If you like strong, savoury flavours as much as I do, Skordalia is for you. It’s a robust, delicious, and, until you know what’s in it, slightly perplexing Grecian garlic and potato dip, which definitely qualifies as a ‘more than the sum of its parts’ food.
The closest thing I can compare it to is hummus, but the texture is different, and the taste is much more intense and satisfying because of the amount of garlic and lemon in it. With the chopped walnuts on top it tastes simultaneously more exotic yet more wintery than hummus too, making it perfect for this time of year, when the walnuts are cheap and fresh and still easy to crack open.
The Greeks serve it with much more garlic than I’ve dared to use here (unsurprisingly enough the word ‘Skordalia’ comes from the Greek word for garlic, ‘skórdo’) and, since they make it so strong, they eat it alongside fried fish rather than as a dip.

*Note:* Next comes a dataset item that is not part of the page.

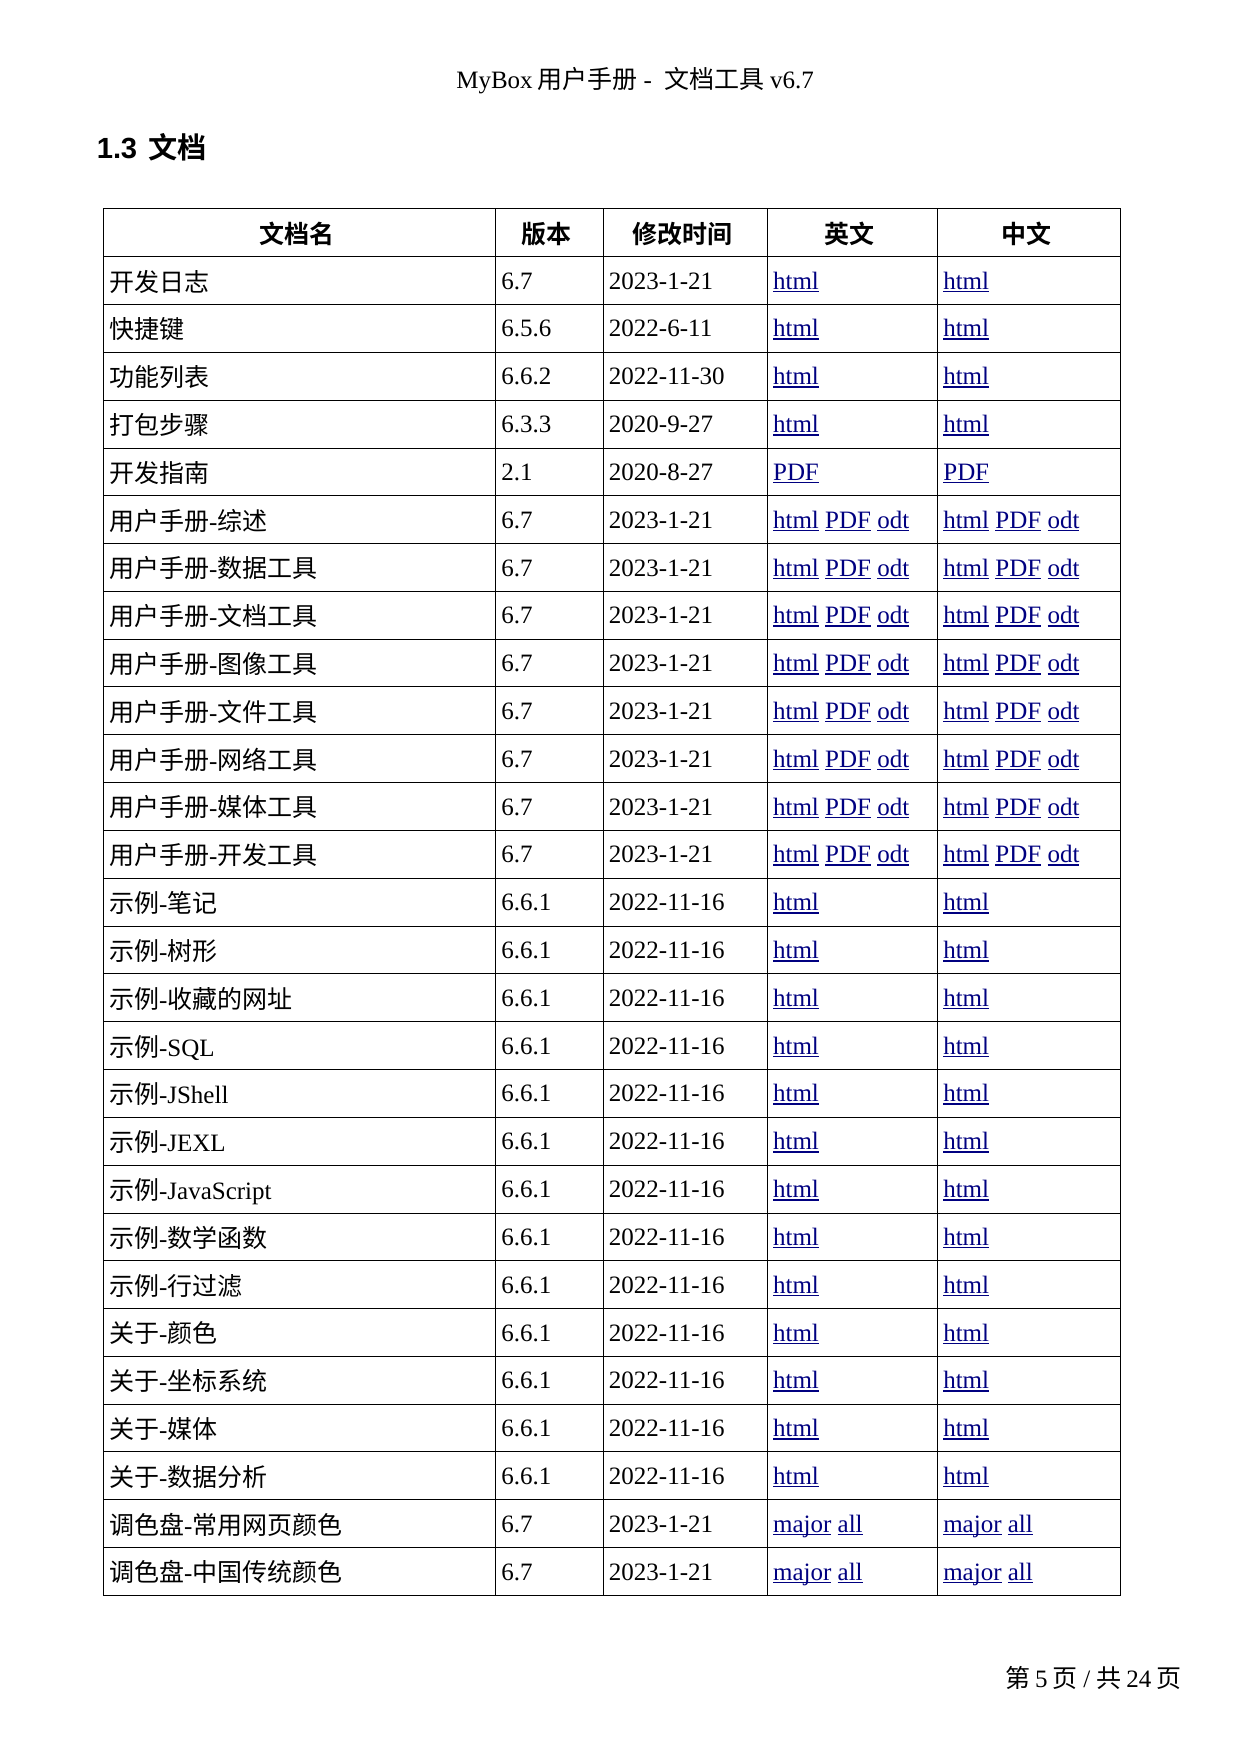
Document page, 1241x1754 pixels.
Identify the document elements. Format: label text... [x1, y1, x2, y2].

It can be made with a number of different bulky bases, including potatoes, bread and ground walnuts, or a mix of the three. I decided to go for potato, as that seemed to give the smoothest results. Serve it with breadsticks, pitta bread and raw vegetables.
Serves 4 as part of a mezze; 6 as a dip.
500g floury potatoes
2 cloves of garlic
100ml light flavoured, good quality olive oil
Juice of one lemon
Smoked sea salt or ordinary sea salt
80g shelled + chopped fresh walnuts
Cook the potatoes in salted water with their skins on. Once cooked, drain and peel. Mash the garlic with a fork and a pinch of salt. Press the peeled potato through a potato ricer with the garlic. Beat in the lemon juice and oil into the potato and garlic little by little. Season to taste. Add more oil or lemon juice as required, along with a tablespoon of warm water if it seems thick. Spread it onto a plate with a knife, pour a generous glug of olive oil over it and sprinkle the diced walnuts on top. Best served still slightly warm, but if you’re making it ahead of time just stir a tablespoon of hot water in before serving.